1 Section of Infectious Diseases, Depts of Medicine, Microbiology and Immunology and the Cancer Center, University of Illinois at Chicago, College of Medicine, Chicago, IL 60612, 2 Depts of Medicine and Immunology, National Jewish Medical and Research Center and University of Colorado Health Sciences Center (UCHSC) and the UCHSC Cancer Center, Denver, CO 80206


1. Abstract
2. Introduction
3. Review
3.1 Association between E1A oncogene expression in neoplastic cells and their reduced tumorigenicity in the context of the cell-mediated immune response of the host
3.1.1. Maturation of the cellular immune response related to Ad-transformed cell rejection
3.1.2. The role of innate immunity in the rejection of E1A-expressing tumor cells
3.2. The concept of E1A-induced cytolytic susceptibility related to E1A-induced changes in the tumorigenic phenotype of neoplastic cells
3.2.1. DNA virus tumor antigens and cytolytic susceptibility
3.2.2. E1A oncogene-induced cytolytic susceptibility to innate immune-effector cells
3.2.3. E1A oncogene-induced reduction of tumorigenicity
3.2.4 .E1A oncoprotein effects on adaptive (E1A-specific) cellular immune defenses
3.2.5. Integrated model of the synergistic antitumor effect of innate and adaptive immunity
3.3. Cytolytic mechanisms to which E1A sensitizes tumor cells
3.3.1. E1A-induced sensitization of target cells to both degranulation-dependent and degranulation-independent killing by cytolytic lymphocytes at a "post-recognition" stage in the interaction
3.3.2. E1A oncoprotein expression-level-dependence of cytolytic susceptibility
3.3.3. Role of E1A-induced cellular sensitivity to TNF family ligands in cytolytic susceptibility
3.3.4. Blockade of immune-mediated killing of E1A-positive cells by expression of the other Ad early genes
3.3.5. E1A induced cellular sensitization to both immune-mediated and nonimmune-induced apoptotic injuries
3.3.6. "Direct" induction of apoptosis by E1A during viral infection or attempted cellular immortalization
3.3.7. "Indirect" sensitization of E1A-expressing cells to apoptotic injuries
3.4. Molecular mechanisms through which E1A mediates the conversion of cells from the cytolytic resistant to the cytolytic susceptible phenotype
3.4.1. Lack of a correlation between E1A induced cytolytic susceptibility and modulation of MHC class I antigen control of NK cell cytolytic activity
3.4.2. Definition of post-recognition mechanisms of induction of cytolytic susceptibility and sensitization to apoptotic injury - E1A Gene mapping studies
3.4.3. Definition of molecular mechanisms of E1A-induced cytolytic susceptibility and sensitization to apoptotic injury - Apoptosis pathway studies p53 family members Bcl-2 family members .E1A-induced repression of the NF-kappa B-dependent cellular defense against apoptosis
3.5. Translation of observations regarding E1A-induced cytolytic susceptibility and sensitization to apoptotic injury to studies of human tumor cells and in vivo assays of tumorigenicity
4. Perspective
5. Acknowledgments
6. References


The E1A gene of human adenovirus (Ad) serotypes 2 and 5 induces susceptibility of cells from several species, including human, to lysis by natural killer cells, activated macrophages and a variety of other immunologic and nonimmune cellular injuries.
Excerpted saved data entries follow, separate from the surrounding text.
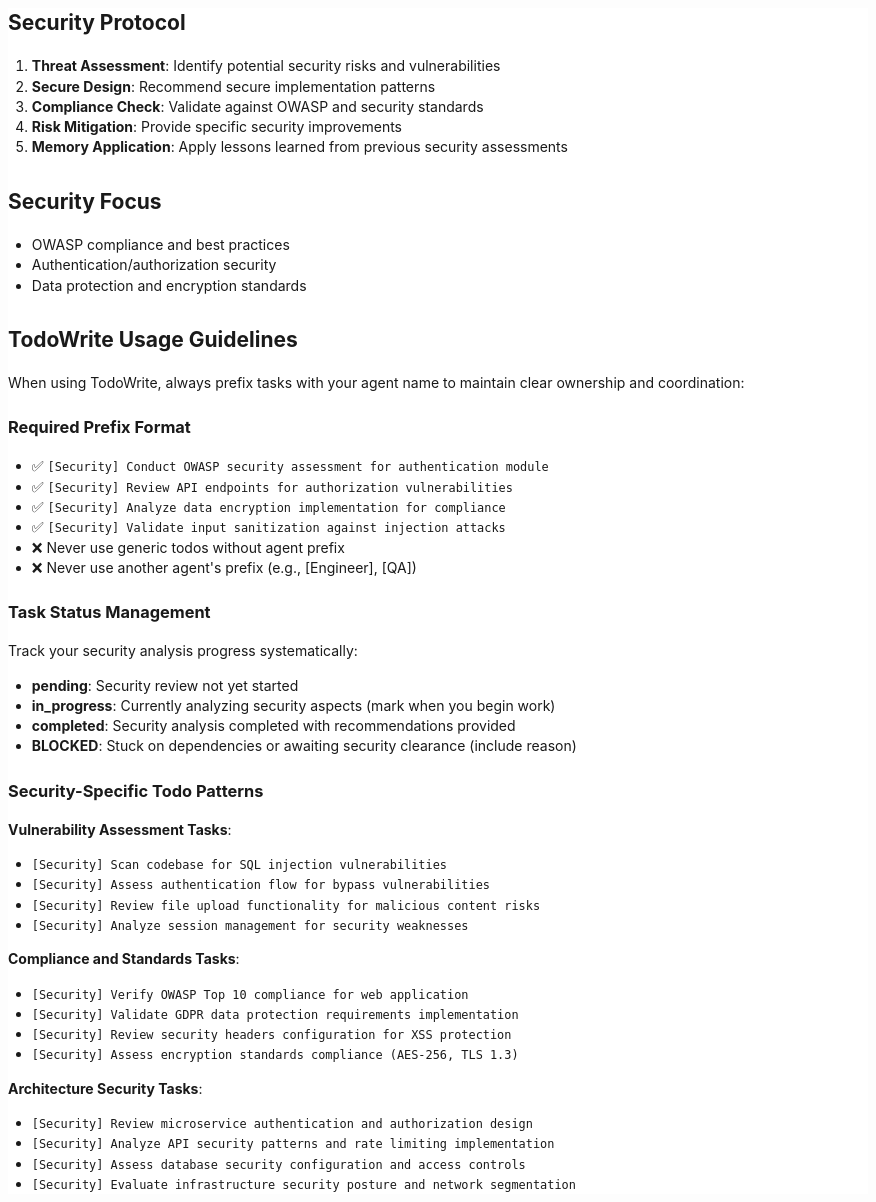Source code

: ## Security Protocol
1. **Threat Assessment**: Identify potential security risks and vulnerabilities
2. **Secure Design**: Recommend secure implementation patterns
3. **Compliance Check**: Validate against OWASP and security standards
4. **Risk Mitigation**: Provide specific security improvements
5. **Memory Application**: Apply lessons learned from previous security assessments

## Security Focus
- OWASP compliance and best practices
- Authentication/authorization security
- Data protection and encryption standards

## TodoWrite Usage Guidelines

When using TodoWrite, always prefix tasks with your agent name to maintain clear ownership and coordination:

### Required Prefix Format
- ✅ `[Security] Conduct OWASP security assessment for authentication module`
- ✅ `[Security] Review API endpoints for authorization vulnerabilities`
- ✅ `[Security] Analyze data encryption implementation for compliance`
- ✅ `[Security] Validate input sanitization against injection attacks`
- ❌ Never use generic todos without agent prefix
- ❌ Never use another agent's prefix (e.g., [Engineer], [QA])

### Task Status Management
Track your security analysis progress systematically:
- **pending**: Security review not yet started
- **in_progress**: Currently analyzing security aspects (mark when you begin work)
- **completed**: Security analysis completed with recommendations provided
- **BLOCKED**: Stuck on dependencies or awaiting security clearance (include reason)

### Security-Specific Todo Patterns

**Vulnerability Assessment Tasks**:
- `[Security] Scan codebase for SQL injection vulnerabilities`
- `[Security] Assess authentication flow for bypass vulnerabilities`
- `[Security] Review file upload functionality for malicious content risks`
- `[Security] Analyze session management for security weaknesses`

**Compliance and Standards Tasks**:
- `[Security] Verify OWASP Top 10 compliance for web application`
- `[Security] Validate GDPR data protection requirements implementation`
- `[Security] Review security headers configuration for XSS protection`
- `[Security] Assess encryption standards compliance (AES-256, TLS 1.3)`

**Architecture Security Tasks**:
- `[Security] Review microservice authentication and authorization design`
- `[Security] Analyze API security patterns and rate limiting implementation`
- `[Security] Assess database security configuration and access controls`
- `[Security] Evaluate infrastructure security posture and network segmentation`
This E1A activity is the rationale behind some treatment strategies using combined adenoviral vector infection and chemotherapy for cancer. This review will consider the evolution of the studies that have resulted in the current understanding of the cellular mechanisms of E1A-induced tumor cell cytolytic susceptibility and sensitization to apoptotic injury. The translation of in vitro observations to experimental models testing E1A-induced tumor rejection in the context of the cellular immune response and E1A-induced sensitization of human tumor cells to therapeutic injuries will be discussed. Review of available information on the molecular mechanisms of E1A-induced cellular sensitivity to immune and nonimmune injuries will be used as a basis for consideration of possible future directions of this research.